> [Given request]:
Rewrite the items from the start through the line containing "scientific name: Picris hieracioides", changing every "common name" to "vernacular name" and leaving everything else the same.

++++++

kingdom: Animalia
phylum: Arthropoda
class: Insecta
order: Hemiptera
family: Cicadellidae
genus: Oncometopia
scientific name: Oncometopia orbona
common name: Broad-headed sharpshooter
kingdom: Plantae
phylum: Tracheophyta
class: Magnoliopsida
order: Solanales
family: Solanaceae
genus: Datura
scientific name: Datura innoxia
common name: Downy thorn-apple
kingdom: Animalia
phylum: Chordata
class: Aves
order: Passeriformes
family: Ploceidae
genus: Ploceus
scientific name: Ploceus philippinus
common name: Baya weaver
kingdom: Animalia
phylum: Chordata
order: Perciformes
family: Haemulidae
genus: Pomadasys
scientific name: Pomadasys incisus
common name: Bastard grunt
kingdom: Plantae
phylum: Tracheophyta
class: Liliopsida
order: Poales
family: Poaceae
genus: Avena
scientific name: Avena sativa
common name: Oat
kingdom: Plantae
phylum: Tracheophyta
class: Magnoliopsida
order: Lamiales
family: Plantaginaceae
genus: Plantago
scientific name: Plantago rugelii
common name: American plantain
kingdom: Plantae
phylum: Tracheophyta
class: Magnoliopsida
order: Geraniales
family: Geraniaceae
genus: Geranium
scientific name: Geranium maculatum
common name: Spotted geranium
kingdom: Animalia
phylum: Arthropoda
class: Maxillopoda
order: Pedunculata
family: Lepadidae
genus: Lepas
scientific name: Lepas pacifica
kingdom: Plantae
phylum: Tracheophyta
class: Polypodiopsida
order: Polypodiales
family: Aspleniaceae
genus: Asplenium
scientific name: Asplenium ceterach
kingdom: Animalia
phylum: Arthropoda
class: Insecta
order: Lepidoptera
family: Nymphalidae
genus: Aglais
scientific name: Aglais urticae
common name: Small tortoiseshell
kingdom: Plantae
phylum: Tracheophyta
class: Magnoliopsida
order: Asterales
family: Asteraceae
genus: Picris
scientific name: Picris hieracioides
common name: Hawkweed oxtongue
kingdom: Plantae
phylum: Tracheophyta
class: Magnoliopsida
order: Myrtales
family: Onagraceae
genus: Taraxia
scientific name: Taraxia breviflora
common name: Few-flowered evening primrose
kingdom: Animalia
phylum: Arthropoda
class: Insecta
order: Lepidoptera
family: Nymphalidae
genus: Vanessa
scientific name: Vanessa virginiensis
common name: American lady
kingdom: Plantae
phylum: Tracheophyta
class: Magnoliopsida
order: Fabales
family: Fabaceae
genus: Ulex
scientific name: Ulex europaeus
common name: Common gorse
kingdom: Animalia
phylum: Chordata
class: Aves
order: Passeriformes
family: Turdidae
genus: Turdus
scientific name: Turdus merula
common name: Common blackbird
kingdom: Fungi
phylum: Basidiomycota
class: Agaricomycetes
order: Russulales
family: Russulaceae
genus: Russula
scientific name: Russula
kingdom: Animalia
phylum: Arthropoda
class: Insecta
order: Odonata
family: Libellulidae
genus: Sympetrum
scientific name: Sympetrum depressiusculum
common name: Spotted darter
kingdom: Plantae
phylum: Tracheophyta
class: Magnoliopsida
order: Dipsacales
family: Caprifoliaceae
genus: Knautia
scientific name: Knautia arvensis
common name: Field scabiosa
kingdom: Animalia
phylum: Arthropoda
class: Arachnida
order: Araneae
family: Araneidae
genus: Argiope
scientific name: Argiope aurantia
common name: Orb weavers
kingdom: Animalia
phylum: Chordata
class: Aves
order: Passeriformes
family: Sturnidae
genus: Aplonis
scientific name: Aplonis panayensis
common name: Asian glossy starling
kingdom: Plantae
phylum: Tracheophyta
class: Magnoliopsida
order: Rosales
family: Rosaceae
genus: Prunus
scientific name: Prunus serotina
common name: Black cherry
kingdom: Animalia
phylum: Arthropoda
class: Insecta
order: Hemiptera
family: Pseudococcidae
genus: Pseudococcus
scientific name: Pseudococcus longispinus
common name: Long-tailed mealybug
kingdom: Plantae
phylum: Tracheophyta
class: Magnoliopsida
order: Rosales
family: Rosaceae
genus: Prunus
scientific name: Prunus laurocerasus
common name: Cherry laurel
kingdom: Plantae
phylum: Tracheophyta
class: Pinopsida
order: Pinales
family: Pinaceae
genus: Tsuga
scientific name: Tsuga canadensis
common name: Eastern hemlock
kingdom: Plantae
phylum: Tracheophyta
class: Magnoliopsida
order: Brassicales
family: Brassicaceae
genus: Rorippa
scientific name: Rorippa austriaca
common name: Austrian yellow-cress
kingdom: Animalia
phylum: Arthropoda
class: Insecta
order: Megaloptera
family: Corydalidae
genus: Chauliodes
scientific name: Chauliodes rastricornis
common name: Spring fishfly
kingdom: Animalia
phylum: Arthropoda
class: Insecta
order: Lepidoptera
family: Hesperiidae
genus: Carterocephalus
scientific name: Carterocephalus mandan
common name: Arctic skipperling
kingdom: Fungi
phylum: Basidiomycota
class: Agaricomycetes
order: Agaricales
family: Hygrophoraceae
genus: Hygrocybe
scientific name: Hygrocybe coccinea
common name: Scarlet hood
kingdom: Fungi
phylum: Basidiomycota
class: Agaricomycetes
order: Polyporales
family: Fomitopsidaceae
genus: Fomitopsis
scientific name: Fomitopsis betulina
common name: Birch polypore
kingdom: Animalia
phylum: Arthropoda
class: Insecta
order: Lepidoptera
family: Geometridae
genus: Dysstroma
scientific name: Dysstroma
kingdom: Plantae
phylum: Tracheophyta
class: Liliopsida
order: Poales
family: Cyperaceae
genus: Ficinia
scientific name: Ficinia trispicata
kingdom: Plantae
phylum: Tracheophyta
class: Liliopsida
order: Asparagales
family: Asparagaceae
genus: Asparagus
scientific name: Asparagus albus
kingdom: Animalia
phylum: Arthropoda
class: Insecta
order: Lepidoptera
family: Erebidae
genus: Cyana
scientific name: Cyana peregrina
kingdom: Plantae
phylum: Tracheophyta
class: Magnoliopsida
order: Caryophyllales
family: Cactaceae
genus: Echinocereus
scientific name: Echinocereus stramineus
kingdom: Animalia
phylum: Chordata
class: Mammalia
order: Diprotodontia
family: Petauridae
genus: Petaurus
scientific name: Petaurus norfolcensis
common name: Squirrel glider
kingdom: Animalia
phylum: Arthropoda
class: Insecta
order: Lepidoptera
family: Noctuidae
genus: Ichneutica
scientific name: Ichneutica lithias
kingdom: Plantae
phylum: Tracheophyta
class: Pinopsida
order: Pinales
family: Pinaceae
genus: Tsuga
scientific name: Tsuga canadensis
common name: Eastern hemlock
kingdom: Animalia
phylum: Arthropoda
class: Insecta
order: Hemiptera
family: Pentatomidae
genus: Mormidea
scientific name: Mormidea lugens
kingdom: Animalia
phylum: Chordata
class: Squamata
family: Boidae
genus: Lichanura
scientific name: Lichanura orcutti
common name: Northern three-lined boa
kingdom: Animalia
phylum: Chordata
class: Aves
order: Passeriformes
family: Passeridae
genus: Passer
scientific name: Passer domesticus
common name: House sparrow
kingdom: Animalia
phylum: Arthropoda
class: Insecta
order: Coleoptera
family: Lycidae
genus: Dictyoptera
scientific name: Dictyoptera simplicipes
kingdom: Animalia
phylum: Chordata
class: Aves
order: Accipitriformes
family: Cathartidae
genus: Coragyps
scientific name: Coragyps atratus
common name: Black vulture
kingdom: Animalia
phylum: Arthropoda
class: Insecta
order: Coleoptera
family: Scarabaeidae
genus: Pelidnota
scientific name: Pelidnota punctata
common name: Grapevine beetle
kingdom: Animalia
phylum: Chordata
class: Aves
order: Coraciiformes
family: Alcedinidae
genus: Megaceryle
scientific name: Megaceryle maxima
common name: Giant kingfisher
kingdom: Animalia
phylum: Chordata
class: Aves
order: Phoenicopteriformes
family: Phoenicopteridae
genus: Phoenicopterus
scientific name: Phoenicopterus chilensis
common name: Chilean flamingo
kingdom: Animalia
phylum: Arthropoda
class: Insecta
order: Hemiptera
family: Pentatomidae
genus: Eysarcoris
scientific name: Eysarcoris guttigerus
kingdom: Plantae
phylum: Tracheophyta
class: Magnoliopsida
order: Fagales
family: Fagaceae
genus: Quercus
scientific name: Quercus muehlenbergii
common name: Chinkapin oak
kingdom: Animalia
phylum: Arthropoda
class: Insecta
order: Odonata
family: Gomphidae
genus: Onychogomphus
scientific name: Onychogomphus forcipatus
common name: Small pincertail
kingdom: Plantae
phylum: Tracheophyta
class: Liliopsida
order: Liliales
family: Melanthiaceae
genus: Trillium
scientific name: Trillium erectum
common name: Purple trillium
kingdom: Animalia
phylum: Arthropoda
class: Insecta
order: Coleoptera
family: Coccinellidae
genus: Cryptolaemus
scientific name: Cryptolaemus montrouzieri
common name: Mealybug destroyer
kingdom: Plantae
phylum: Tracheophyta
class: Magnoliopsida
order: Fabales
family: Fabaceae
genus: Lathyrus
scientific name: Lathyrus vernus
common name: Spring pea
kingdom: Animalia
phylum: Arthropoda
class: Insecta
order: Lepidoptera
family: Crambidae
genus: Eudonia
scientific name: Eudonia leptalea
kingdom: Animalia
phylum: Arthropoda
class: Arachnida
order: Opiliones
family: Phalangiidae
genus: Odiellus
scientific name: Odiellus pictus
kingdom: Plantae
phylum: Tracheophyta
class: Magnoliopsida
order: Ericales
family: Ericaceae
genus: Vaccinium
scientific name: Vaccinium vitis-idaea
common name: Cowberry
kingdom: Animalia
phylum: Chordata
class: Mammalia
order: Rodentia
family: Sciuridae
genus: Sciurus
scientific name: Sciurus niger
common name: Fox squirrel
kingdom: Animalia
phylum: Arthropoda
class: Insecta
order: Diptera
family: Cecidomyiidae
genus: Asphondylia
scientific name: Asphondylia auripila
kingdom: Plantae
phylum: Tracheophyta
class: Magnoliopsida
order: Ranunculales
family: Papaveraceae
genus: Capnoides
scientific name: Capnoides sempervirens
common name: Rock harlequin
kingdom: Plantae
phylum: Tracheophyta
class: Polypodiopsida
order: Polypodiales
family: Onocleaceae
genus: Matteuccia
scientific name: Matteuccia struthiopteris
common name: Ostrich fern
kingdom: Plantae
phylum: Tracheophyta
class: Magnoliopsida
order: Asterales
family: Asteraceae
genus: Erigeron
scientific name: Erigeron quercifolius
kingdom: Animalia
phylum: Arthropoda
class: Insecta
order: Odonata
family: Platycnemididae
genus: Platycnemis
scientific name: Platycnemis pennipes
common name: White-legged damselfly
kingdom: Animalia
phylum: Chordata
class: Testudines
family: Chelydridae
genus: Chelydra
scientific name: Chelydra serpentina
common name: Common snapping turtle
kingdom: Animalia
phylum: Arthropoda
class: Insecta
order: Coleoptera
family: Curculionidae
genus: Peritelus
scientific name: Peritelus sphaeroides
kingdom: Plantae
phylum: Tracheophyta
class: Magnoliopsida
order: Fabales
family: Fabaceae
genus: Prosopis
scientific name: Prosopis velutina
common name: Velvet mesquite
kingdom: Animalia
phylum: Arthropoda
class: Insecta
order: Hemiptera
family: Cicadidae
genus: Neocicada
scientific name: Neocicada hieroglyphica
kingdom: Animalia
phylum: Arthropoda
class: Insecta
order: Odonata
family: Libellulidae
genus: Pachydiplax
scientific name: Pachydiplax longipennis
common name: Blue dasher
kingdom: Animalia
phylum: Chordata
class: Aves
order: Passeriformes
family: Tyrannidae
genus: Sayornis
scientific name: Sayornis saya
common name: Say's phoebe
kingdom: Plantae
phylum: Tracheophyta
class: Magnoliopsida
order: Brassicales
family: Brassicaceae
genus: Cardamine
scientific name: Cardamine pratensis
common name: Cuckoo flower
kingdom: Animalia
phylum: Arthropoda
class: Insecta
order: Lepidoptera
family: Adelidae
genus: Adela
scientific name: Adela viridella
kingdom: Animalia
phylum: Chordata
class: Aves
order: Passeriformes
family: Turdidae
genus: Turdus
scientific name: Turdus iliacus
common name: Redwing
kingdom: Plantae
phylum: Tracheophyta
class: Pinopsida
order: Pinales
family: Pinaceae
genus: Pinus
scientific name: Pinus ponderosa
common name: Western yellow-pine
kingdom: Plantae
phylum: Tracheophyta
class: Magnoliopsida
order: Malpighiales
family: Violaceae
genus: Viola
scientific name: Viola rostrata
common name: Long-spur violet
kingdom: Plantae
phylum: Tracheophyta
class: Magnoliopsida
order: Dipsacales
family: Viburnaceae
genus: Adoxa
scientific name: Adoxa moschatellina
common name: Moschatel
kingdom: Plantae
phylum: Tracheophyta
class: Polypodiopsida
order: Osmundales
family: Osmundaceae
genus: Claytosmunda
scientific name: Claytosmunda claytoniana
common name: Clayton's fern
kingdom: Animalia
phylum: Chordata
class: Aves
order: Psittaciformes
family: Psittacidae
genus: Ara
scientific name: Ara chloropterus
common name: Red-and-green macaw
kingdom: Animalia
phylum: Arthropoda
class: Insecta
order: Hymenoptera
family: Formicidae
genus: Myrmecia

++++++

> [Correct response]:
kingdom: Animalia
phylum: Arthropoda
class: Insecta
order: Hemiptera
family: Cicadellidae
genus: Oncometopia
scientific name: Oncometopia orbona
vernacular name: Broad-headed sharpshooter
kingdom: Plantae
phylum: Tracheophyta
class: Magnoliopsida
order: Solanales
family: Solanaceae
genus: Datura
scientific name: Datura innoxia
vernacular name: Downy thorn-apple
kingdom: Animalia
phylum: Chordata
class: Aves
order: Passeriformes
family: Ploceidae
genus: Ploceus
scientific name: Ploceus philippinus
vernacular name: Baya weaver
kingdom: Animalia
phylum: Chordata
order: Perciformes
family: Haemulidae
genus: Pomadasys
scientific name: Pomadasys incisus
vernacular name: Bastard grunt
kingdom: Plantae
phylum: Tracheophyta
class: Liliopsida
order: Poales
family: Poaceae
genus: Avena
scientific name: Avena sativa
vernacular name: Oat
kingdom: Plantae
phylum: Tracheophyta
class: Magnoliopsida
order: Lamiales
family: Plantaginaceae
genus: Plantago
scientific name: Plantago rugelii
vernacular name: American plantain
kingdom: Plantae
phylum: Tracheophyta
class: Magnoliopsida
order: Geraniales
family: Geraniaceae
genus: Geranium
scientific name: Geranium maculatum
vernacular name: Spotted geranium
kingdom: Animalia
phylum: Arthropoda
class: Maxillopoda
order: Pedunculata
family: Lepadidae
genus: Lepas
scientific name: Lepas pacifica
kingdom: Plantae
phylum: Tracheophyta
class: Polypodiopsida
order: Polypodiales
family: Aspleniaceae
genus: Asplenium
scientific name: Asplenium ceterach
kingdom: Animalia
phylum: Arthropoda
class: Insecta
order: Lepidoptera
family: Nymphalidae
genus: Aglais
scientific name: Aglais urticae
vernacular name: Small tortoiseshell
kingdom: Plantae
phylum: Tracheophyta
class: Magnoliopsida
order: Asterales
family: Asteraceae
genus: Picris
scientific name: Picris hieracioides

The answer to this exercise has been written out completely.